Public transit to take contactless debit cards, smartphone payments
By 2021, the Dutch government wants to begin phasing out the OV Chipkaart payment method used by public transportation operators for nearly a decade, the top deputy at the Ministry of Infrastructure and Water Management wrote in a letter to parliament. New payment options will be meant to bring the options for local commuters inline with existing and future technologies commonly available to public transit users globally, Secretary Stientje van Veldhoven-van der Meer said.
The OV card should be completely eliminated by 2023. The closed system is expensive, and technical support cannot be guaranteed into the future, she added. As a closed system, it is difficult to include other payment options, she said. She did not specifically cite issues in the past, like the OV-Chip mobile app which was quickly taken down due to technical problems after years of development.

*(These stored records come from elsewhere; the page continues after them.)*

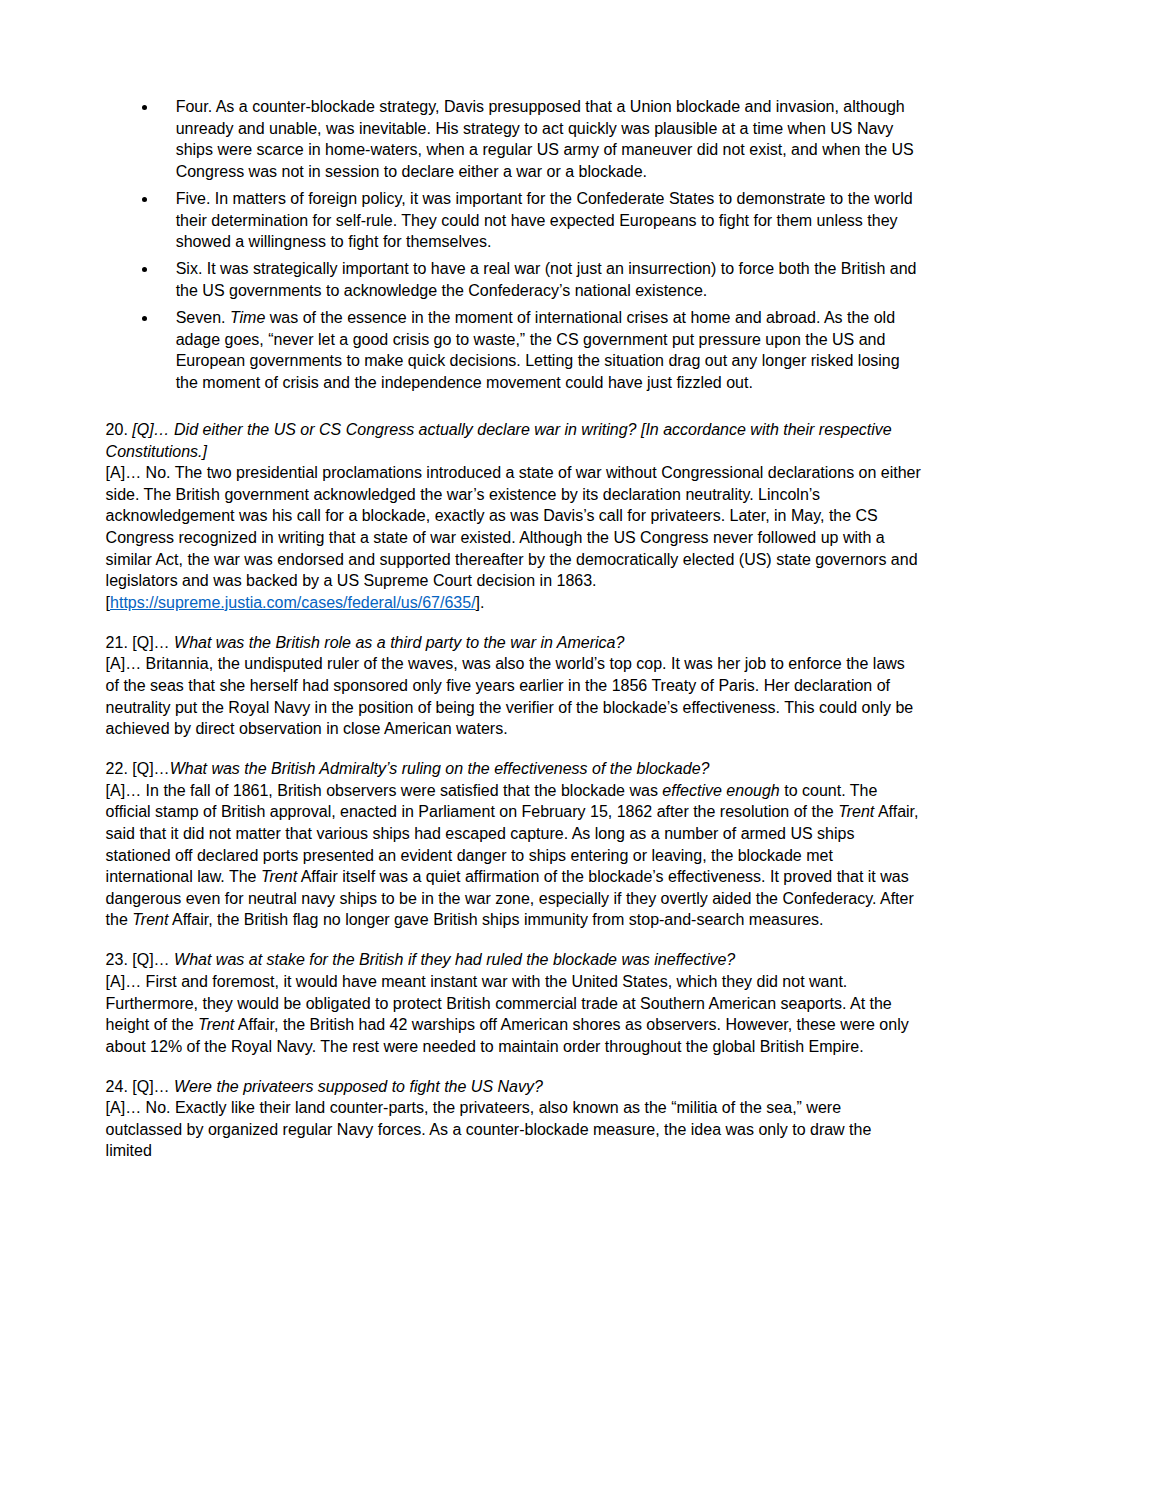Four. As a counter-blockade strategy, Davis presupposed that a Union blockade and invasion, although unready and unable, was inevitable. His strategy to act quickly was plausible at a time when US Navy ships were scarce in home-waters, when a regular US army of maneuver did not exist, and when the US Congress was not in session to declare either a war or a blockade.
Five. In matters of foreign policy, it was important for the Confederate States to demonstrate to the world their determination for self-rule. They could not have expected Europeans to fight for them unless they showed a willingness to fight for themselves.
Six. It was strategically important to have a real war (not just an insurrection) to force both the British and the US governments to acknowledge the Confederacy’s national existence.
Seven. Time was of the essence in the moment of international crises at home and abroad. As the old adage goes, “never let a good crisis go to waste,” the CS government put pressure upon the US and European governments to make quick decisions. Letting the situation drag out any longer risked losing the moment of crisis and the independence movement could have just fizzled out.
20. [Q]… Did either the US or CS Congress actually declare war in writing? [In accordance with their respective Constitutions.]
[A]… No. The two presidential proclamations introduced a state of war without Congressional declarations on either side. The British government acknowledged the war’s existence by its declaration neutrality. Lincoln’s acknowledgement was his call for a blockade, exactly as was Davis’s call for privateers. Later, in May, the CS Congress recognized in writing that a state of war existed. Although the US Congress never followed up with a similar Act, the war was endorsed and supported thereafter by the democratically elected (US) state governors and legislators and was backed by a US Supreme Court decision in 1863. [https://supreme.justia.com/cases/federal/us/67/635/].
21. [Q]… What was the British role as a third party to the war in America?
[A]… Britannia, the undisputed ruler of the waves, was also the world’s top cop. It was her job to enforce the laws of the seas that she herself had sponsored only five years earlier in the 1856 Treaty of Paris. Her declaration of neutrality put the Royal Navy in the position of being the verifier of the blockade’s effectiveness. This could only be achieved by direct observation in close American waters.
22. [Q]…What was the British Admiralty’s ruling on the effectiveness of the blockade?
[A]… In the fall of 1861, British observers were satisfied that the blockade was effective enough to count. The official stamp of British approval, enacted in Parliament on February 15, 1862 after the resolution of the Trent Affair, said that it did not matter that various ships had escaped capture. As long as a number of armed US ships stationed off declared ports presented an evident danger to ships entering or leaving, the blockade met international law. The Trent Affair itself was a quiet affirmation of the blockade’s effectiveness. It proved that it was dangerous even for neutral navy ships to be in the war zone, especially if they overtly aided the Confederacy. After the Trent Affair, the British flag no longer gave British ships immunity from stop-and-search measures.
23. [Q]… What was at stake for the British if they had ruled the blockade was ineffective?
[A]… First and foremost, it would have meant instant war with the United States, which they did not want. Furthermore, they would be obligated to protect British commercial trade at Southern American seaports. At the height of the Trent Affair, the British had 42 warships off American shores as observers. However, these were only about 12% of the Royal Navy. The rest were needed to maintain order throughout the global British Empire.
24. [Q]… Were the privateers supposed to fight the US Navy?
[A]… No. Exactly like their land counter-parts, the privateers, also known as the “militia of the sea,” were outclassed by organized regular Navy forces. As a counter-blockade measure, the idea was only to draw the limited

The NS also announced a plan in January to test the use of contactless debit card systems as an alternative payment method.
She wants public transportation use to get easier and easier, and notes that a new open payment system would be more convenient, and make data research easier for Statistics Netherlands (CBS), the national statistics bureau. After several years of testing different options, “governments and transit operators expressed their willingness to introduce new payment methods on public transport in the coming years,” Van Veldhoven wrote.
The OV Chipkaart system, a contactless payment card from Trans Link Systems that can be used with all public transit operators nationwide, replaced paper train tickets for good back in July 2014. By that point it had already replaced strip-cards on local transportation systems for over 2.5 years.
Around the same time, independent research noted that travelers failing to check out on their trips were inadvertently penalized, losing nearly 23 million euros of value stored on their cards. A few months later, a majority of MPs were calling for a replacement to the OV Chipkaart.
Some experts that year were already calling for research into payments by phone, contactless debit cards, or by invoice after the transportation is concluded. The latter option was employed by the NS for its business clients in later years.